Tâches à réaliser:
[1] D'après le commentaire sur le parasitisme entre journaux, à quelle date la Chambre des requêtes de la Cour de cassation a-t-elle réintroduit la notion d'enrichissement sans cause dans le droit français ?
[2] Poursuivez le commentaire sur le parasitisme entre journaux à partir du point où il s'interrompt.

X.. et la société Midi libre ont fait remarquer que le texte en question
n’était pas couvert par le droit d’auteur. Il est bien certain que
l’interviewé n’a pas la qualité d’auteur et qu’il en va de même pour le
journaliste qui se borne à reproduire ses déclarations. Il n’en reste pas
moins nécessaire de préciser le régime juridique de ces propos. On peut
certes parler de parasitisme et lier au « renom légitime » d’un
journaliste et de son journal le privilège d’une interview qu’un autre journaliste
n’a pu obtenir. Mais la
déontologie du journalisme reste fort ambiguë. Elle est caractérisée par une
confusion permanente et volontaire entre le droit sacré du public à
l’information et la recherche impérative du « scoop ». Le droit à
l’information et un droit fondamental de l’Homme. Le « scoop » est
un tremplin pour l’évolution de la carrière et s’accompagne habituellement
d’avantages financiers. Le second moyen
reproche à la cour d’appel de n’avoir pas caractérisé le préjudice subi par
la société M. du fait de la diffusion d’une information qu’elle avait
elle-même publiée, plus d’un mois après cette publication. Sur ce point, la
Cour de cassation juge « qu’un comportement parasitaire génère
nécessairement un préjudice, fût-il moral, dont les juges du fond déterminent
souverainement les modalités réparatrices ». En l’espèce, la
Cour d’appel a condamné les fautifs à payer à la société M la somme de 7 500
€ en réparation du préjudice subi. En réalité, la
société M n’a subi aucun préjudice, fût-il moral ! Elle n’a subi aucun
appauvrissement financier direct et l’existence d’un préjudice moral est,
elle-même, contestable. Mais le Midi libre et son journaliste ont bénéficié
d’un enrichissement injuste en publiant une information importante sans avoir
eu ni le souci ni les frais de sa recherche. On parle dans ce cas d’un
« enrichissement sans cause ». La Chambre des
requêtes de la Cour de cassation a réintroduit dans le droit français cette
notion du droit romain dans un arrêt du 15 juin 1892 en invoquant « le
principe d’équité qui défend de s’enrichir aux dépens d’autrui ». Mais la
jurisprudence subordonne la réparation de l’enrichissement sans cause à un
appauvrissement de la victime qui n’existe pas en l’espèce. Il faut donc
admettre qu’ici l’indemnité se présente comme la sanction d’un enrichissement
injuste. MOYENS ANNEXES au présent arrêtMoyens produits par
la SCP Piwnica et Molinié, avocat aux Conseils pour la société Midi libre et
M. X.... PREMIER MOYEN DE
CASSATION Il est reproché à
l’arrêt infirmatif attaqué d’avoir dit que la société Midi Libre et M. X...

Données fournies:

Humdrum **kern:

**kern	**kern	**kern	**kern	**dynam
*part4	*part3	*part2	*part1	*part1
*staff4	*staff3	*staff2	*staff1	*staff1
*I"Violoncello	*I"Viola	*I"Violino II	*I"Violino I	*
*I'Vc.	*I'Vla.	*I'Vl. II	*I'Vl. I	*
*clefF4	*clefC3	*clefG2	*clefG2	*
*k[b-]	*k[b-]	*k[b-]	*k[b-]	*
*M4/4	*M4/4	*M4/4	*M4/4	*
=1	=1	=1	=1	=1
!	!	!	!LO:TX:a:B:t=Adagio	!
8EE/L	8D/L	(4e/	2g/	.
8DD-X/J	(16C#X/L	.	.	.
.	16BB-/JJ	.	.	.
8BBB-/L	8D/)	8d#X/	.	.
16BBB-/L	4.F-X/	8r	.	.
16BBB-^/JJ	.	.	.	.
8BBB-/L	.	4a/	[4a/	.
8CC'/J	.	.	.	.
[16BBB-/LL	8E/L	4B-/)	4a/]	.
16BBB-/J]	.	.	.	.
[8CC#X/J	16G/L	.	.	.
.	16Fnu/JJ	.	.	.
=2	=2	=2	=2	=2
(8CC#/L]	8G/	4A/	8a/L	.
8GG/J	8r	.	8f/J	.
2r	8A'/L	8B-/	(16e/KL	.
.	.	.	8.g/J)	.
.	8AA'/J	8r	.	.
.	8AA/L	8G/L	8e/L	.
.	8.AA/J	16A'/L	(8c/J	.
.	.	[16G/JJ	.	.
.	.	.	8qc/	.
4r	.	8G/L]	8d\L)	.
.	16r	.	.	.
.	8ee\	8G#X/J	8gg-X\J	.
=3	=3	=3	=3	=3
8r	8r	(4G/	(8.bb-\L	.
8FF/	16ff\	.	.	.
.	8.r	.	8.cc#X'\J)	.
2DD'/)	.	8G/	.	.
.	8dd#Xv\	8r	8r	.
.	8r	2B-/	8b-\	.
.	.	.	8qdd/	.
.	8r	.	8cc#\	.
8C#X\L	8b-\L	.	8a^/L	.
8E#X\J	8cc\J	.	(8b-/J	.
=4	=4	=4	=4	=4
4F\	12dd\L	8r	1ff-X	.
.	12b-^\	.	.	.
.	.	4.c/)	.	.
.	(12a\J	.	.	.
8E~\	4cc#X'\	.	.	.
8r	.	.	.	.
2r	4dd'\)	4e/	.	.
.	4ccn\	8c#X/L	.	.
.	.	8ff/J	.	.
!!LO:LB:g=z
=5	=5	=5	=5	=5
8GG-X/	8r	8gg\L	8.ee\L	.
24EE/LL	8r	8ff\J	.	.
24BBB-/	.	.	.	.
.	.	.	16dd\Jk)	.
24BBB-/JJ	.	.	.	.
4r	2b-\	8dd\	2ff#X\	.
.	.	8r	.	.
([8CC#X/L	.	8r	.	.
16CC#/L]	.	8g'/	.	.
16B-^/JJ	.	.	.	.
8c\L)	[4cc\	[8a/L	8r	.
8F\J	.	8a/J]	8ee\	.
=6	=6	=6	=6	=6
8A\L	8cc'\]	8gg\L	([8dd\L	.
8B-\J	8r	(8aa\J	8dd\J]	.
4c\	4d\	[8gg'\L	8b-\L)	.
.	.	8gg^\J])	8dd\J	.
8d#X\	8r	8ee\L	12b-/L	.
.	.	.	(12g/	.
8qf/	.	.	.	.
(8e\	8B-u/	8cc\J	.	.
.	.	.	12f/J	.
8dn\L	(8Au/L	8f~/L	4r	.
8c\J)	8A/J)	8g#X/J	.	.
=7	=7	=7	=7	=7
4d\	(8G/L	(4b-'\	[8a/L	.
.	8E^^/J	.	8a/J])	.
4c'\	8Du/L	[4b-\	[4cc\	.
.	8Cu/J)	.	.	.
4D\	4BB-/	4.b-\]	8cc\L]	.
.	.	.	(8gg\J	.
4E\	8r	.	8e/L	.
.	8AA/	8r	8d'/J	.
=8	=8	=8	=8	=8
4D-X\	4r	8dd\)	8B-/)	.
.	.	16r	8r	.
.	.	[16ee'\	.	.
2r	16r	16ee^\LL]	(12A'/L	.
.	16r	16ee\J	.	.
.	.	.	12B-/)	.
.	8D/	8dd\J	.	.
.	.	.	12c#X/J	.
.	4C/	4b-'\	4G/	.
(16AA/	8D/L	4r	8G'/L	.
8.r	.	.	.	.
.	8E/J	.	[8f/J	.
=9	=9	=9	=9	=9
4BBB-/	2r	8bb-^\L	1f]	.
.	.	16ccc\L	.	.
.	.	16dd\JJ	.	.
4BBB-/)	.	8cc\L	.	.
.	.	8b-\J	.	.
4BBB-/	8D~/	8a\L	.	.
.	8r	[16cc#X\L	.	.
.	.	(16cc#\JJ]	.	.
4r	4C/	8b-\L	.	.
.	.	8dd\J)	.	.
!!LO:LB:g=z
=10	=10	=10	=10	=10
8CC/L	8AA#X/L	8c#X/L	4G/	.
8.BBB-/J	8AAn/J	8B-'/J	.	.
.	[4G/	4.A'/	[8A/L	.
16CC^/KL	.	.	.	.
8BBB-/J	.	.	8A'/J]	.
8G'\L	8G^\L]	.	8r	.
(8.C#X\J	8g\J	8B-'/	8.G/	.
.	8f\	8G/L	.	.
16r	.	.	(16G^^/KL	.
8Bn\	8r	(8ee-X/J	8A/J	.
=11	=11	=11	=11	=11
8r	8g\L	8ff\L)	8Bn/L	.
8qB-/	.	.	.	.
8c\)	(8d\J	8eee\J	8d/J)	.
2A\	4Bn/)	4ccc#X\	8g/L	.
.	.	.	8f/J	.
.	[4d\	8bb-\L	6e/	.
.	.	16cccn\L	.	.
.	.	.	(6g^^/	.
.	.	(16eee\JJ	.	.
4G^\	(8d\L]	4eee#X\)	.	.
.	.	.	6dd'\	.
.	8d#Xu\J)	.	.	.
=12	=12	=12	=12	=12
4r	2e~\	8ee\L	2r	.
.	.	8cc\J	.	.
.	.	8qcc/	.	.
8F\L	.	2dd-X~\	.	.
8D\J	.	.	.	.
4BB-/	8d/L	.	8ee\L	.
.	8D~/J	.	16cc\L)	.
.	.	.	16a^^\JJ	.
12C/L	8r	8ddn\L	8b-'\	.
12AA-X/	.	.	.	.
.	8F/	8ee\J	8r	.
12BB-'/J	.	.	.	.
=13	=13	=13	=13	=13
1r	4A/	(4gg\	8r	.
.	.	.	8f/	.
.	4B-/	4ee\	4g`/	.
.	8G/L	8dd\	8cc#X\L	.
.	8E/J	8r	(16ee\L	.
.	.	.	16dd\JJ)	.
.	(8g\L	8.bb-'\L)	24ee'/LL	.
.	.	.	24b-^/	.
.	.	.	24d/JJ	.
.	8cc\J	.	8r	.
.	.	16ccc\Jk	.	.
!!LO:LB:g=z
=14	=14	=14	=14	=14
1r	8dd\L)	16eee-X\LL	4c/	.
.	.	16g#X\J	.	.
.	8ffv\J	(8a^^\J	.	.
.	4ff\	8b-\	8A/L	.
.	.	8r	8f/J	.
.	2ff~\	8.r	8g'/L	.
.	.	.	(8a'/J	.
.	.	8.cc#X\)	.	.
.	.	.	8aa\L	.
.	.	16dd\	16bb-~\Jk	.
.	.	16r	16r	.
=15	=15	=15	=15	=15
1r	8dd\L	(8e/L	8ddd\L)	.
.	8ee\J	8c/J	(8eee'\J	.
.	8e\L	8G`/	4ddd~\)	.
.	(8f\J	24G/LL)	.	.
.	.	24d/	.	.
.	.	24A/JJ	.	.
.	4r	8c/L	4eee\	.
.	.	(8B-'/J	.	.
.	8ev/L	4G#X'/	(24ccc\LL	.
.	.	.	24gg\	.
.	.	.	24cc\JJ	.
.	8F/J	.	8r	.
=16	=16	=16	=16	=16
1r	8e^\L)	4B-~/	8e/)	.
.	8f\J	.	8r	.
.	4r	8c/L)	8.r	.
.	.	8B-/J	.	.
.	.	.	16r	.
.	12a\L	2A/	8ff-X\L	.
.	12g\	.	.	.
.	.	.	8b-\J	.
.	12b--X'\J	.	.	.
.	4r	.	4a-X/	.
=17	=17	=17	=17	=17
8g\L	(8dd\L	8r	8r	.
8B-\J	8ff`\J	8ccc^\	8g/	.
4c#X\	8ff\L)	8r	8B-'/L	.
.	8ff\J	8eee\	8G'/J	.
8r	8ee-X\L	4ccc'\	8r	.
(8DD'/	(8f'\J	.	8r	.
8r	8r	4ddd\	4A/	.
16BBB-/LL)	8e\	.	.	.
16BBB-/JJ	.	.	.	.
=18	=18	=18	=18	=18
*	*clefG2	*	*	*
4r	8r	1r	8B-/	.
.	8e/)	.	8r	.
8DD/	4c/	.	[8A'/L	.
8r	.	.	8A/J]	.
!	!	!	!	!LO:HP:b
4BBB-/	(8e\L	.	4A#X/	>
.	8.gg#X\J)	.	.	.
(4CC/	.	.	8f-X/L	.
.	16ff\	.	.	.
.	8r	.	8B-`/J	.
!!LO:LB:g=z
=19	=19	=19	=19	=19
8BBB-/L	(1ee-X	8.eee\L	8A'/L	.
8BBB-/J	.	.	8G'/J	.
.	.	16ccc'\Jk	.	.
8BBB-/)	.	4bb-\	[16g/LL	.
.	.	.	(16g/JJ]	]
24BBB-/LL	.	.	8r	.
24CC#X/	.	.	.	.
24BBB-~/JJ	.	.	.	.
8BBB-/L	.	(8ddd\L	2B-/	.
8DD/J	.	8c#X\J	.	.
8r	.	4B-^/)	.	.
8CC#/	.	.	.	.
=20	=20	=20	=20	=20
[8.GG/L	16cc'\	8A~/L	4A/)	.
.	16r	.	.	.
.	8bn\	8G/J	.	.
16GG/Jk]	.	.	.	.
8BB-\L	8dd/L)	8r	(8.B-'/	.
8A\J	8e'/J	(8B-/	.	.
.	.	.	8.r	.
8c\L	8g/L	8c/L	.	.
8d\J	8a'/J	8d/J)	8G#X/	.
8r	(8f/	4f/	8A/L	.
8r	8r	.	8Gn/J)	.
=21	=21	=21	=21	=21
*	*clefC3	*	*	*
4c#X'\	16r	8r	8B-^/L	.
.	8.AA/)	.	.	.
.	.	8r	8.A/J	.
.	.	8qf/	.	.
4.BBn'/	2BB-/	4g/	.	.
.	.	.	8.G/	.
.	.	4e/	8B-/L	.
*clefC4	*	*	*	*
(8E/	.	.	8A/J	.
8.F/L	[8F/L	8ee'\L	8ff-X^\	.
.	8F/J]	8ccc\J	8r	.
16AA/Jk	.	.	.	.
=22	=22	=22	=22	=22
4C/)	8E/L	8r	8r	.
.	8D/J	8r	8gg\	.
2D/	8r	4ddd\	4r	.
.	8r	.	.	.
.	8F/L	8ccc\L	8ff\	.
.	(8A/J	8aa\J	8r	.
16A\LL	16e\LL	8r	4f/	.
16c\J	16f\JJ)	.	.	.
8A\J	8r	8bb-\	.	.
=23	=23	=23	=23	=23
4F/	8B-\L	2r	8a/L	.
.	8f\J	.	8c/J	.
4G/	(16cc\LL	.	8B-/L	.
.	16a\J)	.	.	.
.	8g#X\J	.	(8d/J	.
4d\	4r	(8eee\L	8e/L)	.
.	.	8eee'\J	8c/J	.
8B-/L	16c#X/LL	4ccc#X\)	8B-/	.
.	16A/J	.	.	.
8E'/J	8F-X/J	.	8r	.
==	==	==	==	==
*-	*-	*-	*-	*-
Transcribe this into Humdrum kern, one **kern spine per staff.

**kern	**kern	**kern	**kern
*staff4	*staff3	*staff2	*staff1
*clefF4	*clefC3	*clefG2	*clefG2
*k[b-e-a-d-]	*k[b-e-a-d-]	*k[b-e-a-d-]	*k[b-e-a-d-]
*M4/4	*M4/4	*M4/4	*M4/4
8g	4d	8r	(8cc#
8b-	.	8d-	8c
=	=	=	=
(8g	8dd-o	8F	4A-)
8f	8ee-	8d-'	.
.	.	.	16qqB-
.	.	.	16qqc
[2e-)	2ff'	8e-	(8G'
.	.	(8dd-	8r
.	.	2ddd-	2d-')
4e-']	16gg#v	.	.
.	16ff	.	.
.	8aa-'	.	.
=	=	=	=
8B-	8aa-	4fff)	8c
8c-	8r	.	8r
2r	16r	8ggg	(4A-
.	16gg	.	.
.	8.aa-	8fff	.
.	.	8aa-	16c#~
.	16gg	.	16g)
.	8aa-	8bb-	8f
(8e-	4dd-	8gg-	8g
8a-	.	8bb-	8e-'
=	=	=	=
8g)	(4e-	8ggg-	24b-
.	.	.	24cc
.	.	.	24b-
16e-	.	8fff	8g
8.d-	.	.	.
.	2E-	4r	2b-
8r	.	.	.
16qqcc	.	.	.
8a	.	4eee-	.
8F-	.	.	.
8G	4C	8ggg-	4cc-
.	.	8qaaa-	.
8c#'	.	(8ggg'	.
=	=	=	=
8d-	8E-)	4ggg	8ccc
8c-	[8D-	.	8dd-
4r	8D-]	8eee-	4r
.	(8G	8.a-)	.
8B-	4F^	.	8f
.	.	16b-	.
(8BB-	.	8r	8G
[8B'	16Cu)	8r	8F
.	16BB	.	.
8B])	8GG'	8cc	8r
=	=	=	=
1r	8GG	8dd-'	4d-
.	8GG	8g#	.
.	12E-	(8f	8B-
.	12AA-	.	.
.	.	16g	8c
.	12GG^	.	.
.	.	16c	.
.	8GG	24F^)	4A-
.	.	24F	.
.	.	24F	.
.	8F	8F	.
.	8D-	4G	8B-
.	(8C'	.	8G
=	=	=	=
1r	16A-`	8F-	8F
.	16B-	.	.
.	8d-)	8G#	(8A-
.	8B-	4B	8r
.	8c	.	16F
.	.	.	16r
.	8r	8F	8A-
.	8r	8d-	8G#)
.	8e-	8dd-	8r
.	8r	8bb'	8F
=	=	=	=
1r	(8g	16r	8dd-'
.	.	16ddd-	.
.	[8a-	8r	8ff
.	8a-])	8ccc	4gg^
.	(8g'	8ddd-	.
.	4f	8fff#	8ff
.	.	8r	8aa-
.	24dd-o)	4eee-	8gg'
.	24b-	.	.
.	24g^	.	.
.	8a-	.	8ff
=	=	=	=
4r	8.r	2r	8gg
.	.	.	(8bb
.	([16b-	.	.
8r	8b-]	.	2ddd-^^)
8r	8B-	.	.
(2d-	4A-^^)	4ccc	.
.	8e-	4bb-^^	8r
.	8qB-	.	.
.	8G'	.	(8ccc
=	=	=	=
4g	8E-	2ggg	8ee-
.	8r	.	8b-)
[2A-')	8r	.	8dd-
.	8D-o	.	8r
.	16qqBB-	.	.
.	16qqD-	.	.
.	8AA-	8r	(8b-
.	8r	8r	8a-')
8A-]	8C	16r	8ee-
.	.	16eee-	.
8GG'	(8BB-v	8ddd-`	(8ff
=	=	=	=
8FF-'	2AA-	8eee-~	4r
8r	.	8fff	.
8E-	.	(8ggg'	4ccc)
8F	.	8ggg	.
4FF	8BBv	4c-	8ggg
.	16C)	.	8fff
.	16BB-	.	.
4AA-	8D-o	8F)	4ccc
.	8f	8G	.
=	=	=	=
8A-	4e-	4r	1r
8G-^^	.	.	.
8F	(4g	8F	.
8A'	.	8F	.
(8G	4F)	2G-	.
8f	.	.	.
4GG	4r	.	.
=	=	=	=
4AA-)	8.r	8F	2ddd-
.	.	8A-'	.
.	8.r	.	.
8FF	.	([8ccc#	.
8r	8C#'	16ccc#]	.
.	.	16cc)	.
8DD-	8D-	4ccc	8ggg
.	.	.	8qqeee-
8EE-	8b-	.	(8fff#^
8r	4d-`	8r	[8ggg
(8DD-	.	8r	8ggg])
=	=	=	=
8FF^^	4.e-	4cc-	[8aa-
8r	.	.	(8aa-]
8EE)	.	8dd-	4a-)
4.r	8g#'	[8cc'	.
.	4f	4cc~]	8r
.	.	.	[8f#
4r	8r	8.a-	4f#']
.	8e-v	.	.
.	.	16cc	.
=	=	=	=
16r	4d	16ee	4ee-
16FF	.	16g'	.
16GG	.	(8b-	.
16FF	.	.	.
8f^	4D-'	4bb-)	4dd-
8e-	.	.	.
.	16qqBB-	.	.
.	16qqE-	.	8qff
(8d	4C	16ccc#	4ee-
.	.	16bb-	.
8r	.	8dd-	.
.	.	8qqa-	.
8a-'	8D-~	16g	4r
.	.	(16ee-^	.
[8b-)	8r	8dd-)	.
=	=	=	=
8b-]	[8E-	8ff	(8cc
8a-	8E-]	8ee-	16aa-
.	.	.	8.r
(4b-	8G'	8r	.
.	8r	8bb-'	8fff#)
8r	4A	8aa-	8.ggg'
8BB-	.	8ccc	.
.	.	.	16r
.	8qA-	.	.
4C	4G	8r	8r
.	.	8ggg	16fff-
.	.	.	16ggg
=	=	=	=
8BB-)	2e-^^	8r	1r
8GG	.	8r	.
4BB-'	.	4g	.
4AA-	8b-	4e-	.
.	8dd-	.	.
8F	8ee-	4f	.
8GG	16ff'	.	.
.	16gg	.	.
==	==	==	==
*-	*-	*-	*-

Résultats successifs:
[1] Le 15 juin 1892.

[2]
avaient commis un acte de parasitisme au préjudice de la société M. et de les
avoir, en conséquence, condamnés à payer à la société M la somme de 7 500 en
réparation du préjudice subi ; AUX MOTIFS QU’il est
vain pour la société Midi Libre et M. X... de contester le parasitisme
représenté par l’utilisation d’une interview, alors que cette interview a
impliqué la recherche d’informations précises sur la société concernée, des
démarches pour obtenir l’entretien et du temps, ainsi qu’un effort
intellectuel, pour choisir le sujet de l’interview et bien le cerner ; QUE la
société Midi Libre n’avait pu obtenir un contact avec le dirigeant du groupe
de la société Irrifrance, M. Y..., qui n’avait pas donné suite à sa demande ;
QU’elle n’a fourni aucun effort, et a adopté la solution de facilité en
s’appropriant les résultats du travail fourni par la société M, en
reproduisant ses déclarations parues dans “ La lettre M “, à laquelle elle
s’est abonnée ; QUE ce comportement constitue bien un acte de parasitisme,
caractérisé par l’utilisation du travail d’autrui, sans investissement
intellectuel ou matériel ; QUE la société Midi Libre, ainsi que M. X..., le
signataire de l’article, qui a capté les renseignements obtenus par un de ses
confrères, sans le citer, et a fourni un travail amoindri par leur
appropriation, doivent réparer le préjudice subi par la société M (arrêt, p.
5). 1- ALORS QUE les
informations peuvent être librement reproduites dès lors qu’elles ont été
portées à la connaissance du public ; que dès lors, en affirmant que M. X...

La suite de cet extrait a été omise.